Man is “filthy” in his sin-cursed condition. You know that expression “dirty, rotten sinner.” It does not go far enough. The first couple of times I heard it, it was stunning because we do not normally think of mankind in those terms. People like to think of themselves as “basically good,” and clean, and righteous. But God says that none are good, and none are righteous, and none are clean. You cannot bring a “clean” out of an “unclean.” What you can bring from the unclean are dirty, rotten, filthy sinners. That is the teaching of the Bible, and of course it is anything but flattering. The Bible is that mirror of the soul, and that reflection that man sees there is shocking and frightening, and it is horrifying to him, which is why he must turn aside and get away from it.
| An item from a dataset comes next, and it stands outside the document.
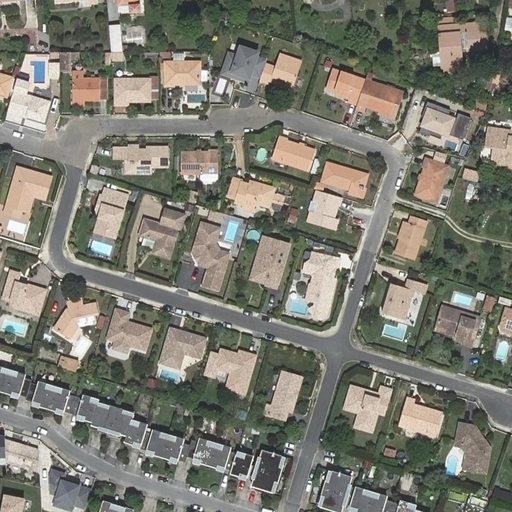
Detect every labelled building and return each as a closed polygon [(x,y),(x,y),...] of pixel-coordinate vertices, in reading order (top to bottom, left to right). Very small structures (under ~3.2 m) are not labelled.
[(140,12),(140,6),(138,6),(137,0),(117,0),(118,5),(119,5),(120,13),(131,12),(131,13),(140,12)] [(446,1),(447,11),(455,10),(454,0),(446,1)] [(478,23),(460,25),(461,33),(440,35),(441,51),(432,52),(434,66),(442,65),(442,68),(453,67),(463,67),(462,52),(489,49),(488,33),(479,33),(478,23)] [(122,53),(120,26),(110,27),(112,53),(122,53)] [(60,72),(70,72),(70,53),(60,53),(60,72)] [(110,61),(123,61),(123,53),(122,53),(112,53),(110,53),(110,61)] [(281,81),(280,85),(293,89),(302,62),(280,54),(276,66),(266,63),(260,82),(269,85),(272,78),(281,81)] [(165,62),(166,84),(200,84),(200,62),(165,62)] [(60,79),(60,63),(50,63),(50,79),(60,79)] [(454,76),(453,67),(442,68),(443,77),(454,76)] [(366,80),(332,70),(326,88),(350,96),(348,102),(357,105),(366,80)] [(84,79),(84,72),(73,72),(73,106),(85,106),(85,100),(100,100),(100,79),(84,79)] [(0,94),(7,97),(13,78),(0,74),(0,94)] [(125,102),(150,102),(150,79),(116,79),(116,105),(125,105),(125,102)] [(26,95),(29,83),(17,80),(8,112),(22,116),(23,113),(28,114),(27,117),(44,121),(50,103),(26,95)] [(379,113),(396,119),(400,105),(399,104),(403,92),(366,80),(357,105),(356,109),(365,111),(366,107),(373,109),(375,103),(379,104),(381,109),(379,113)] [(454,118),(425,108),(418,128),(446,138),(454,118)] [(511,129),(489,125),(486,144),(495,145),(492,163),(511,166),(511,134),(510,135),(511,129)] [(308,172),(316,151),(279,138),(272,159),(308,172)] [(153,167),(169,168),(169,148),(153,147),(153,150),(139,150),(139,146),(113,146),(113,158),(128,158),(128,162),(125,162),(125,173),(153,173),(153,167)] [(201,174),(219,174),(219,153),(181,153),(181,174),(201,174)] [(312,172),(316,174),(320,161),(316,160),(312,172)] [(448,167),(428,160),(416,194),(436,201),(448,167)] [(368,177),(341,169),(342,167),(328,163),(322,182),(351,190),(350,194),(363,198),(366,189),(364,189),(368,177)] [(90,173),(97,175),(100,167),(92,165),(90,173)] [(30,171),(18,167),(15,179),(27,183),(30,171)] [(463,168),(461,179),(476,183),(479,172),(463,168)] [(15,179),(7,206),(22,210),(29,212),(32,204),(29,199),(31,195),(34,196),(46,199),(52,177),(30,171),(27,183),(15,179)] [(243,206),(255,209),(256,203),(269,207),(275,189),(258,184),(257,187),(234,180),(228,198),(244,203),(243,206)] [(108,231),(117,233),(128,196),(105,189),(103,196),(101,196),(97,208),(102,210),(95,232),(107,235),(108,231)] [(334,218),(340,197),(317,191),(314,202),(312,201),(309,211),(311,212),(308,222),(335,231),(338,220),(334,218)] [(279,212),(284,197),(275,194),(270,210),(279,212)] [(22,210),(7,206),(5,213),(20,217),(22,210)] [(294,223),(297,210),(290,208),(287,222),(294,223)] [(157,239),(153,253),(170,258),(179,230),(181,230),(185,215),(165,209),(161,224),(145,219),(141,231),(144,237),(151,239),(154,238),(157,239)] [(406,222),(396,254),(414,260),(427,221),(412,216),(409,223),(406,222)] [(209,268),(203,286),(219,290),(229,254),(220,251),(216,244),(220,229),(202,223),(195,246),(207,267),(209,268)] [(267,285),(277,288),(290,244),(266,237),(258,262),(264,264),(260,278),(263,283),(267,284),(267,285)] [(207,267),(195,246),(193,253),(200,265),(207,267)] [(331,273),(339,267),(341,259),(313,253),(311,260),(306,264),(304,272),(312,274),(313,276),(312,283),(310,284),(306,300),(315,302),(329,305),(330,305),(334,287),(333,287),(334,280),(331,273)] [(39,315),(46,290),(27,285),(26,288),(20,286),(21,284),(17,283),(20,274),(11,271),(3,298),(11,300),(15,307),(39,315)] [(392,284),(383,314),(405,320),(413,291),(424,294),(427,285),(408,279),(406,288),(392,284)] [(83,306),(82,299),(67,302),(69,309),(68,309),(66,312),(66,315),(65,317),(62,318),(55,328),(70,339),(79,327),(97,323),(95,315),(99,314),(97,303),(83,306)] [(329,305),(315,302),(314,306),(309,309),(313,314),(312,316),(322,319),(327,315),(329,305)] [(480,318),(443,306),(437,324),(446,327),(448,331),(457,334),(457,336),(456,338),(464,341),(464,344),(472,346),(480,318)] [(130,313),(116,309),(107,339),(116,342),(113,349),(127,353),(130,346),(146,350),(152,329),(128,322),(130,313)] [(501,327),(511,329),(511,310),(506,309),(501,327)] [(446,327),(437,324),(436,330),(457,336),(457,334),(448,331),(446,327)] [(160,363),(176,368),(181,365),(185,354),(201,358),(207,339),(184,332),(181,334),(178,333),(179,331),(171,328),(160,363)] [(245,394),(256,356),(240,352),(239,357),(234,356),(232,353),(222,350),(217,368),(232,373),(227,389),(245,394)] [(59,356),(55,367),(72,372),(75,360),(59,356)] [(0,391),(19,397),(20,395),(34,399),(33,401),(64,411),(64,409),(78,413),(77,415),(93,419),(92,423),(127,433),(125,442),(140,447),(139,448),(147,451),(146,452),(177,461),(177,460),(184,462),(186,456),(193,459),(193,460),(223,469),(224,468),(231,470),(230,473),(245,478),(252,456),(237,451),(236,453),(229,450),(230,448),(199,438),(198,441),(191,439),(190,444),(182,442),(183,439),(153,430),(152,433),(145,431),(147,424),(131,420),(134,412),(124,409),(124,407),(109,403),(109,404),(99,401),(100,397),(84,393),(83,396),(69,391),(70,388),(40,379),(39,382),(25,378),(26,375),(0,367),(0,391)] [(302,378),(283,372),(270,415),(285,420),(288,411),(292,412),(296,398),(293,397),(295,391),(298,392),(302,378)] [(378,413),(384,414),(391,390),(382,387),(380,395),(352,387),(345,409),(360,413),(356,427),(372,432),(378,413)] [(436,437),(443,413),(414,404),(415,400),(407,397),(399,426),(436,437)] [(233,417),(244,421),(247,412),(235,409),(233,417)] [(486,473),(490,448),(475,426),(460,423),(456,442),(464,444),(471,453),(468,470),(486,473)] [(37,448),(3,438),(5,459),(5,463),(39,473),(37,448)] [(284,457),(263,451),(252,486),(273,492),(276,482),(278,483),(283,468),(280,467),(284,457)] [(66,474),(51,469),(47,482),(56,486),(52,499),(54,500),(52,506),(70,511),(73,505),(84,509),(91,489),(64,480),(66,474)] [(338,511),(342,511),(352,478),(332,471),(329,481),(327,481),(322,496),(324,497),(321,507),(338,511)] [(388,496),(357,487),(350,509),(359,511),(422,511),(416,510),(417,505),(401,500),(401,503),(387,499),(388,496)] [(491,497),(511,503),(511,498),(511,493),(493,488),(491,497)] [(449,491),(447,498),(465,502),(467,495),(449,491)] [(20,511),(23,498),(3,494),(0,507),(0,511),(20,511)] [(131,511),(132,509),(103,500),(98,511),(131,511)]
He must flee from the light that is shining and showing him the true condition of his inner soul, and what it really looks like. It is an ugly, ugly picture, but it is a truthful picture. That is why God gave us the Bible so that all the world could see their guilt and shame, and their spiritual filthiness, and their wickedness, that they might see the evil that they have become in their sins, and the wickedness of rebelling against God and going away from Him and His Word.
And yet many did not listen long enough to hear the remedy during the day of salvation. If only they had stayed long enough after seeing the terrible reflection from the Bible of their souls, then they would have seen the beautiful remedy, the “balm” that could have healed them and cleansed their filthiness, turning them to the righteousness of Christ that could make them beautiful and holy within through God’s salvation program. But too many ran away from the light.
As we see here that “they have altogether become filthy,” it makes us think of a verse that has really come to the forefront in the Day of Judgment, although it may have been hardly noticed during the church age. It declares in Revelation 22:11:
He that is unjust, let him be unjust still: and he which is filthy, let him be filthy still: and he that is righteous, let him be righteous still: and he that is holy, let him be holy still.
We have talked about this often. This is the fixing of mankind’s spiritual condition once the door (to heaven) shut, and we entered into this final phase of Judgment Day. Everyone that was saved would continue to be saved, and everyone that was unsaved would remain in an unsaved condition, and that condition is a “filthy” condition, as far as God is concerned. They are unclean, and that is why He uses this word.
Again, it is interesting that these words we are looking at are only used a few times in the Bible, and that is also true of the word “filthy.” The word “filthy” is Strong’s #4510. It is only found here, but it is derived from a word used in 1Peter 3. It says in 1Peter 3:19-21:
By which also he went and preached unto the spirits in prison; Which sometime were disobedient, when once the longsuffering of God waited in the days of Noah, while the ark was a preparing, wherein few, that is, eight souls were saved by water. The like figure whereunto even baptism doth also now save us (not the putting away of the filth of the flesh, but the answer of a good conscience toward God,) by the resurrection of Jesus Christ:
It refers to the “filth of the flesh.” In the Bible, if someone is in the “flesh,” it indicates they have not been born again. They are carnal. God identifies them with the flesh, and the flesh is, of course, unsaved.
There may be a reference to washing away the dirt of the flesh with water, but God is joining “filth” and “flesh” together, and that would indicate that the sinner is unclean (unsaved) in His sight, and it is a filthy condition, as far as God is concerned.
We will continue our study next time in Romans 3. This is a very hard passage to look at, but it is certainly an honest assessment of people. It explains why we see all the wickedness that we see in the world, but, again, it is not a very flattering picture.